A comment by David Carter on the Eco-Salon blog post summed it up for me,
"The most persuasive argument for pottery being green is its longevity."Yes, once fired, a pot is pretty much here to stay, much like other synthetics, you know, the kind with numbers on their bottoms. Yes, ceramics was the very first synthetic material! Twink twice before firing that second! A fired ceramic mug may take a lot of natural resources to become what it is, but once made and kept out of harm's way can last for centuries! My friend Beth Schaible carries one wherever she goes to use over and over.
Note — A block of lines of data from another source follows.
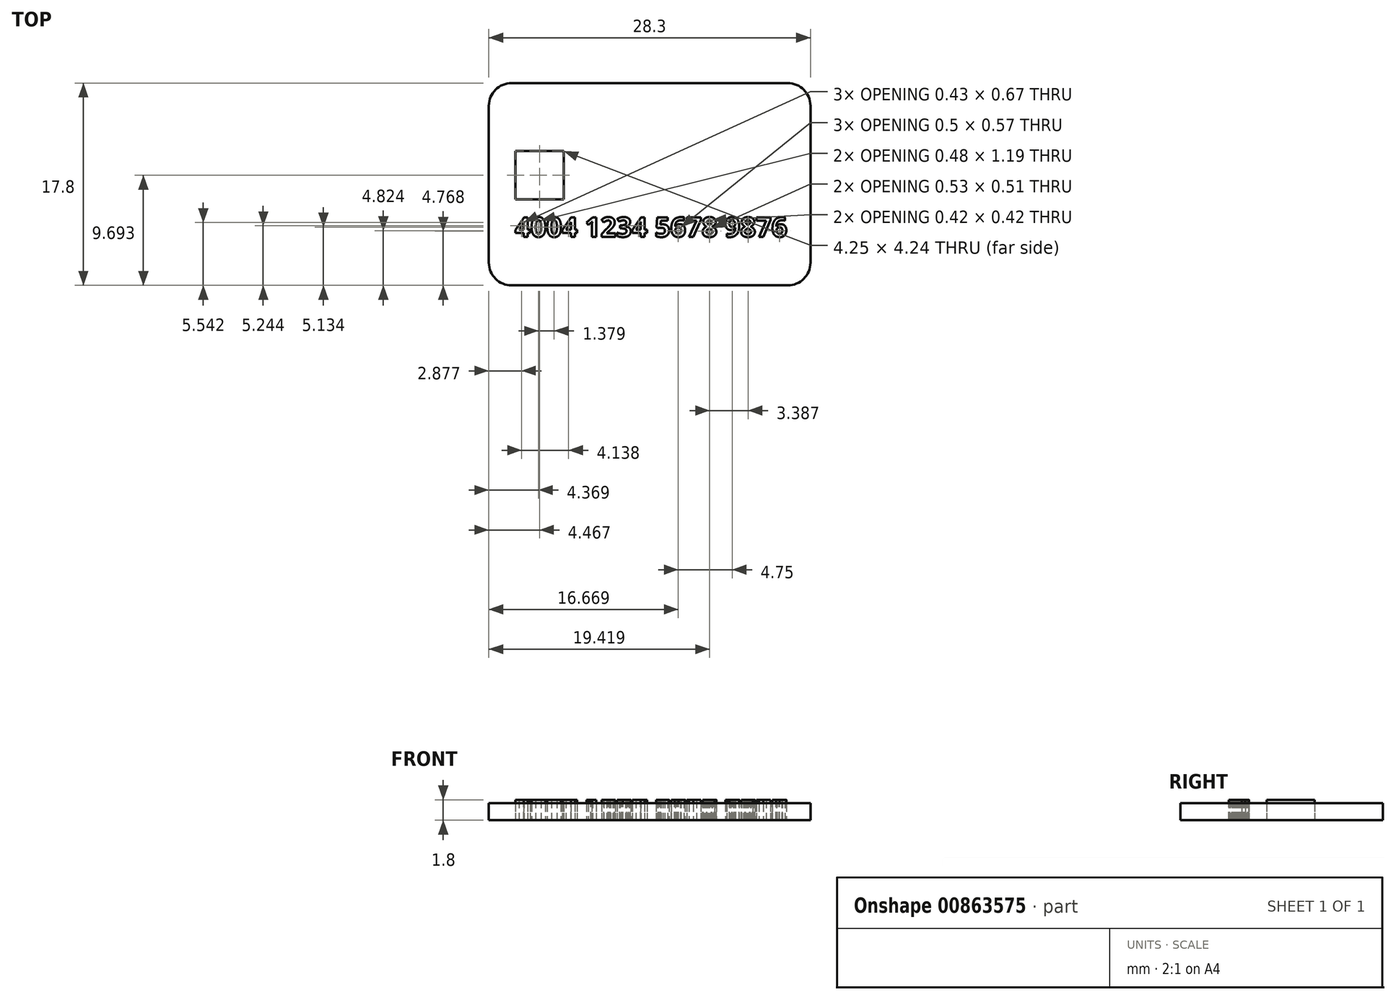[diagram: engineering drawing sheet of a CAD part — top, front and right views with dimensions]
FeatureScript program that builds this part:
annotation { "Feature Type Name" : "Feature", "Feature Type Description" : "" }
export const myFeature = defineFeature(function(context is Context, id is Id, definition is map)
    precondition{}
    {
        {
            var Q0;
            Q0=qCreatedBy(makeId("Top.planeOp"),FACE);
            var sketch = newSketch(context, id + "F0", { "sketchPlane" : qUnion([Q0])});
            skLineSegment(sketch, "E0.bottom", {"start": v(-21.54, 8.61) * mm, "end": v(2.76, 8.61) * mm});
            skLineSegment(sketch, "E0.top", {"start": v(-21.54, -9.19) * mm, "end": v(2.76, -9.19) * mm});
            skLineSegment(sketch, "E0.left", {"start": v(-23.54, 6.61) * mm, "end": v(-23.54, -7.19) * mm});
            skLineSegment(sketch, "E0.right", {"start": v(4.76, 6.61) * mm, "end": v(4.76, -7.19) * mm});
            skPoint(sketch, "E1.visualSharp", {"position": v(-23.54, 8.61) * mm});
            skArc(sketch, "E1.filletArc", {"start": v(-21.54, 8.61) * mm, "mid": v(-22.95, 8.03) * mm, "end": v(-23.54, 6.61) * mm});
            skPoint(sketch, "E2.visualSharp", {"position": v(4.76, 8.61) * mm});
            skArc(sketch, "E2.filletArc", {"start": v(4.76, 6.61) * mm, "mid": v(4.18, 8.03) * mm, "end": v(2.76, 8.61) * mm});
            skPoint(sketch, "E3.visualSharp", {"position": v(-23.54, -9.19) * mm});
            skArc(sketch, "E3.filletArc", {"start": v(-23.54, -7.19) * mm, "mid": v(-22.95, -8.6) * mm, "end": v(-21.54, -9.19) * mm});
            skPoint(sketch, "E4.visualSharp", {"position": v(4.76, -9.19) * mm});
            skArc(sketch, "E4.filletArc", {"start": v(2.76, -9.19) * mm, "mid": v(4.18, -8.6) * mm, "end": v(4.76, -7.19) * mm});
            skLineSegment(sketch, "E5.bottom", {"start": v(-21.2, 2.62) * mm, "end": v(-16.95, 2.62) * mm});
            skLineSegment(sketch, "E5.top", {"start": v(-21.2, -1.61) * mm, "end": v(-16.95, -1.61) * mm});
            skLineSegment(sketch, "E5.left", {"start": v(-21.2, 2.62) * mm, "end": v(-21.2, -1.61) * mm});
            skLineSegment(sketch, "E5.right", {"start": v(-16.95, 2.62) * mm, "end": v(-16.95, -1.61) * mm});
            skLineSegment(sketch, "E6.bottom", {"start": v(-19.7, 1.1) * mm, "end": v(-18.4, 1.1) * mm});
            skLineSegment(sketch, "E6.top", {"start": v(-19.7, -0.28) * mm, "end": v(-18.4, -0.28) * mm});
            skLineSegment(sketch, "E6.left", {"start": v(-19.7, 1.1) * mm, "end": v(-19.7, -0.28) * mm});
            skLineSegment(sketch, "E6.right", {"start": v(-18.4, 1.1) * mm, "end": v(-18.4, -0.28) * mm});
            skSolve(sketch);
        }
        {
            var Q0;
            Q0=qCreatedBy(makeId("Top.planeOp"),FACE);
            var sketch = newSketch(context, id + "F1", { "sketchPlane" : qUnion([Q0])});
            skText(sketch, "E7", { "text": "4004 1234 5678 9876", "fontName": "OpenSans-Bold.ttf"});
            const initialGuessF1  = {"E7": [-0.02124, -0.00492, 1, 0, 0.00174]};
            skSetInitialGuess(sketch, initialGuessF1);
            skSolve(sketch);
        }
        {
            var Q0;
            Q0 = qSketchRegion(id + "F1", true);
            extrude(context, id + "F2", {"entities" : qUnion([Q0]), "depth" : 1.8 * mm, "offsetDistance" : 25 * mm});
        }
        {
            var Q0;
            Q0=makeQuery(id+"F0.imprint","IMPRINT",FACE,{"disambiguationData":[TD([[makeQuery(id+"F0.imprint","IMPRINT",EDGE,{"derivedFrom":sQuery(id+"F0.wireOp",EDGE,"E6.bottom")}),-1.0]])]});
            var Q1;
            Q1=makeQuery(id+"F0.imprint","IMPRINT",FACE,{"disambiguationData":[TD([[makeQuery(id+"F0.imprint","IMPRINT",EDGE,{"derivedFrom":sQuery(id+"F0.wireOp",EDGE,"E5.bottom")}),-1.0]])]});
            extrude(context, id + "F3", {"entities" : qUnion([Q0, Q1]), "depth" : 1.8 * mm, "offsetDistance" : 25 * mm});
        }
        {
            var Q0;
            Q0=makeQuery(id+"F0.imprint","IMPRINT",FACE,{"disambiguationData":[TD([[makeQuery(id+"F0.imprint","IMPRINT",EDGE,{"derivedFrom":sQuery(id+"F0.wireOp",EDGE,"E0.bottom")}),-1.0]])]});
            extrude(context, id + "F4", {"entities" : qUnion([Q0]), "depth" : 1.5 * mm, "offsetDistance" : 25 * mm});
        }
    });
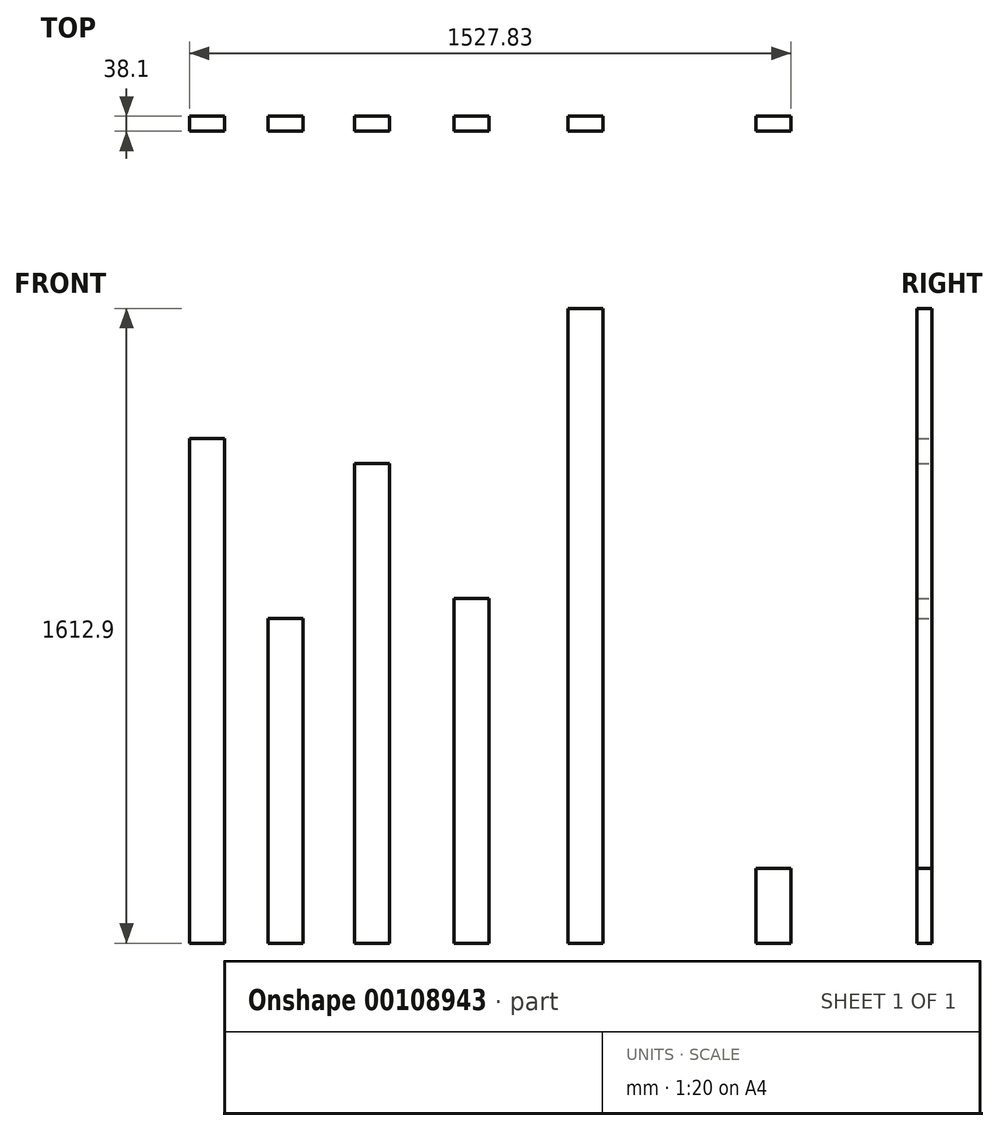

A while back I blogged about reclaiming clay. I guess it doesn't make sense when looking strictly at the bottom line, and yes, I guess if I were to just dump it it would just go back into some geological mix, but there are hidden costs. I'm not an economist, but it seems to me that most people buy clay that has been transported over many miles from the point of extraction, the point of manufacturer, and then to our shops to be formed. That's a lot of moving around! Much of this clay is highly processed. These processes all involve oil, gasoline, etc. I guess one of my motivations to reclaim clay is that it doesn't use any additional energy except my own and then maybe the small amount of electricity to run my pug mill for a half hour.
As I review my own practice a couple of things really flare up.
- bisque firing my work
- small-one person studio model
- use of extracted materials and metals for glazes/slips
- use of water when processing local clay
There really isn't any reason to bisque fire my work, except that my wax resist just doesn't work on bone dry or leather hard clay. I've tried. Should I pursue another resist technique? Or another decorative approach?
The small one person studio is such a poor model for efficiency. When people share the resources of space, materials, kilns, it is more eco-nomical, and eco-friendly. Maybe a community kiln is a good start?
The materials I choose to use are mostly local, but I do use a small amount of manganese, copper and cobalt in my wax and glazes. Manganese come from South Africa, China, and Gabon. Although a mine in Salida Colorado also extracts the ore. Chile is the world's largest miner of copper, followed by the U.S., China, and Peru. Congo is the world's leader in cobalt extraction, followed by Zambia, and Canada. I happen to live a county that produces the most feldspar in the country, yet I buy it from the supplier in Asheville, an hour away. This should be easier, but the distribution chain doesn't necessarily include my Ford pickup. Maybe this could be an easy fix with the right contact. I'll get back to you on this one.
When I process my clay I use a fair amount of water to hydrate and blunge. I do tap off the excess from my barrels after the clay has settled to use on subsequent batches, but still we're talking about 40 gallons of water for every 200 lbs of clay, by my best estimate. I do have rain catching barrels(buckets) to catch water for my day to day uses since I have no plumbing in the shop. This is fine for most of the year, but in the coldest months I have to carry water from the house.
I guess I have some work to do to improve my own sustainability. The economics are tricky, especially in these times. But maybe folks truly want to support a local, green, sustainable practice. Whether these issues trump the artistry of my pottery remains to be seen. I think artistry and sustainability coexist quite nicely now, and can be improved upon with improved awareness and desire to be a better potter and a better person living on this earth.
That's all I have for today. There are pots awaiting my attention up the hill. Maybe this post could continue as a series? I may not be the best person qualified and it feels like there is a lot to discuss and figure out. But if you lend us your thoughts, we can move this ball down the field.